Entgegen der Auffassung der Beklagten ist hinsichtlich der beanstandeten zuvor genannten 8 Klauseln durch Abgabe der strafbewehrten Unterlassungserklärung im Hinblick auf die beanstandeten Klauseln zu 1. und 2. auch nicht die Wiederholungsgefahr entfallen. Zwar hat sich die Beklagte dahingehend verpflichtet, die Formulierung zu erfahren, wie Apple Ihre persönlichen Informationen schützt, lesen Sie bitte die Datenschutz-Vereinbarung von Apple“. Sie hat sich jedoch gerade ausdrücklich nicht dazu bekannt, die Apple Datenschutzrichtlinie, deren Berechtigung sie im laufenden Rechtsstreit ja gerade verteidigt, weiterhin nicht in irgendeiner Weise in den Bestellvorgang einzubeziehen. Damit kann trotz Abgabe der – teilweisen -Unterlassungserklärung nicht ausgeschlossen werden, dass die Beklagte sich weiterhin gesetzwidrig verhält.

Die Kostenentscheidung beruht auf §§ 91, 91 a ZPO.
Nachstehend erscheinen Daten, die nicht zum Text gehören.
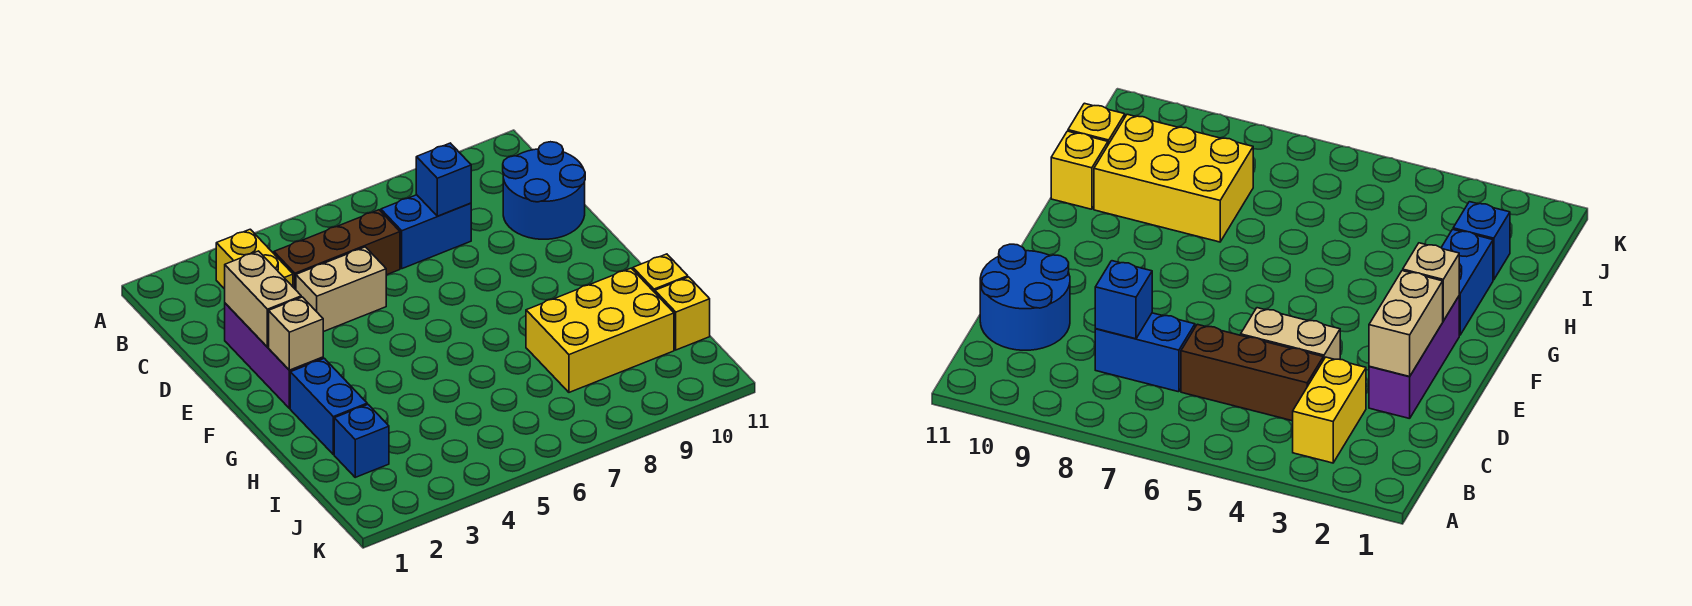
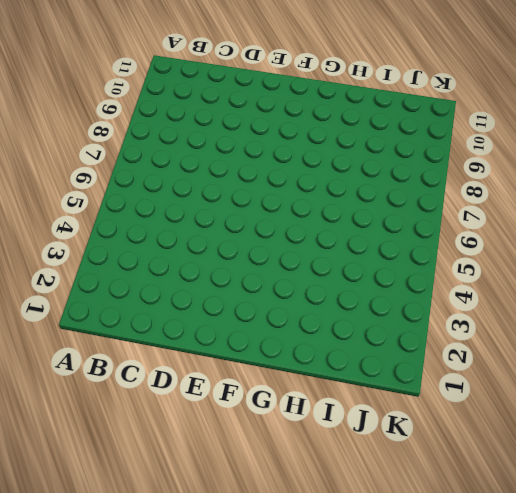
none -> yellow 1x2 brick [216,229,293,289]
none -> brown 1x3 brick [274,210,400,290]
none -> blue 1x2 brick [381,195,471,269]

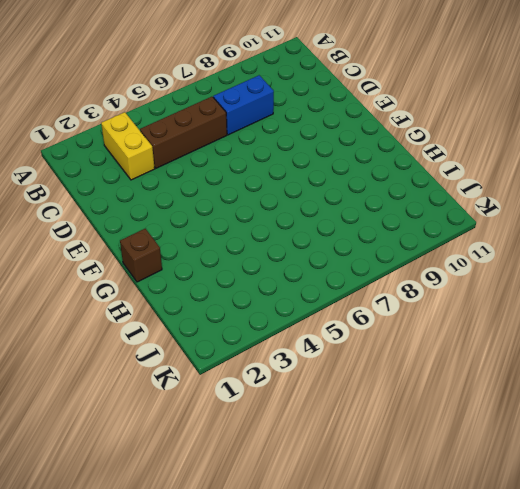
brown 1x1 brick [120,228,162,282] -> none
none -> blue 2x2 round brick [503,142,585,239]
none -> purple 1x3 brick [225,303,323,408]
none -> tan 1x2 brick [296,247,386,332]

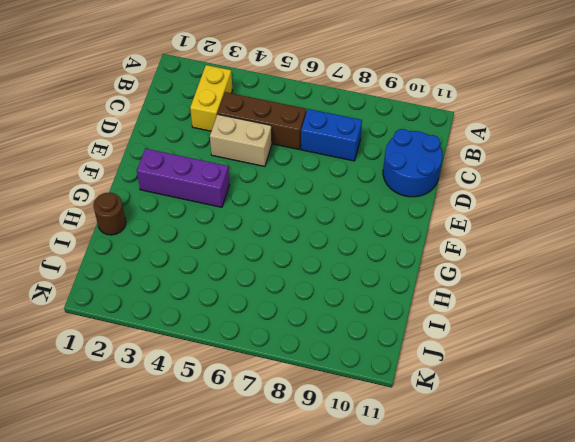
purple 1x3 brick [137,148,229,207] -> purple 1x3 brick turned to [225,303,323,408]
brown 1x1 round brick [93,193,126,235] -> none
none -> blue 1x2 brick [290,358,367,454]
none -> yellow 2x3 brick [526,268,674,392]
none -> yellow 1x1 brick [633,254,688,292]

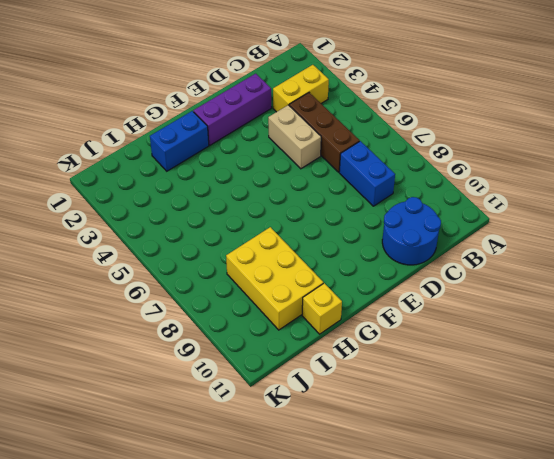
none -> blue 1x1 brick [334,404,389,477]
none -> yellow 1x1 brick [655,277,710,350]
none -> blue 1x1 brick [416,143,471,216]

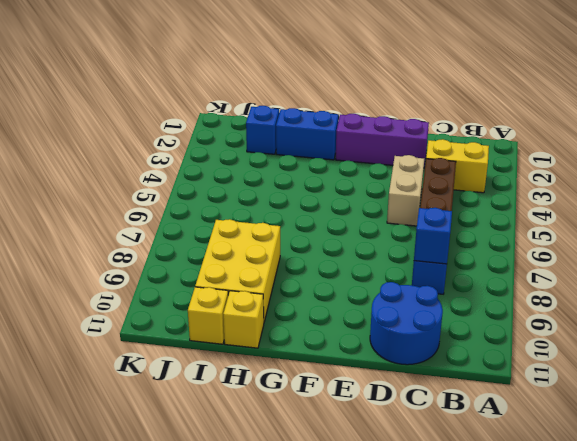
none -> tan 1x2 brick [225,251,301,347]
none -> tan 1x1 brick [269,297,323,370]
Danach waren die Kosten des Rechtsstreits auch insoweit der Beklagten aufzuerlegen, wie die Parteien den Rechtsstreit teilweise – hinsichtlich der Klauseln zu 1. und 2. – übereinstimmend in der Hauptsache für erledigt erklärt haben. Insoweit war nach § 91a Abs. 1 S.1 ZPO unter Berücksichtigung des bisherigen Sach- und Streitstandes nach billigem Ermessen zu entscheiden. Danach waren die Kosten der Beklagten aufzuerlegen, da sie ohne Eintritt des erledigenden Ereignisses – Abgabe der strafbewehrten Unterlassungserklärung – voraussichtlich unterlegen gewesen wäre. Denn die mit einem Häkchen voreingestellte Formulierung „Am Ball bleiben! – Haltet mich auf dem Laufenden mit den aktuellen Apple Infos …. „ verstieß gegen § 307 Abs. 1 i. V. m. Abs. 2 Nr. 1 BGB, § 7 Abs. 2 UWG. Denn der Verbraucher erklärt hiermit – möglicherweise ungewollt die vorherige Einwilligung mit der Übermittlung unerwünschter Werbung.

Auch der zweite Teil (Hinweis auf die Datenschutzvereinbarung) ist unzulässig, da hierdurch in Verbindung mit Zift. 14 der AGB der Eindruck einer ausdrücklichen – nicht abdingbaren – Einwilligung erweckt wird. Soweit die Beklagte geltend macht, die eingereichten AGB datierten vom 27. Juni 2011 und seien zwischenzeitlich geändert worden, ist dies im Hinblick auf die für den Unterlassungsanspruch erforderliche Wiederholungsgefahr ohne Relevanz.

Die Entscheidung über die vorläufige Vollstreckbarkeit folgt aus 709 ZPO.